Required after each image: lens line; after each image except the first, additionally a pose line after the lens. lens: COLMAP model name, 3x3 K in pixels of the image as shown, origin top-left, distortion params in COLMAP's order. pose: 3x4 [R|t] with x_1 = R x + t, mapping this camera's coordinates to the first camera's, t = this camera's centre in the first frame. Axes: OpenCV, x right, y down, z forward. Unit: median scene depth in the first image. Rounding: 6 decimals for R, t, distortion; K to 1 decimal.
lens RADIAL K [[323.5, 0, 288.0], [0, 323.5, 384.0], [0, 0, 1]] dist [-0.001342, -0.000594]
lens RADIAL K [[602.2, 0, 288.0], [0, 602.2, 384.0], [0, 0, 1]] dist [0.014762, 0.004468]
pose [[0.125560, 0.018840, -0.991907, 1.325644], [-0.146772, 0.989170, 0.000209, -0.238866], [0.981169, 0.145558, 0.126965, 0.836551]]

•••••

**PROBLEM TO WORK ON**. Report every line of the data above that contains the string "pose", copying each such line in full.

**ANSWER FOR THIS EXERCISE**.
Required after each image: lens line; after each image except the first, additionally a pose line after the lens. lens: COLMAP model name, 3x3 K in pixels of the image as shown, origin top-left, distortion params in COLMAP's order. pose: 3x4 [R|t] with x_1 = R x + t, mapping this camera's coordinates to the first camera's, t = this camera's centre in the first frame. Axes: OpenCV, x right, y down, z forward. Unit: median scene depth in the first image. Rounding: 6 decimals for R, t, distortion; K to 1 decimal.
pose [[0.125560, 0.018840, -0.991907, 1.325644], [-0.146772, 0.989170, 0.000209, -0.238866], [0.981169, 0.145558, 0.126965, 0.836551]]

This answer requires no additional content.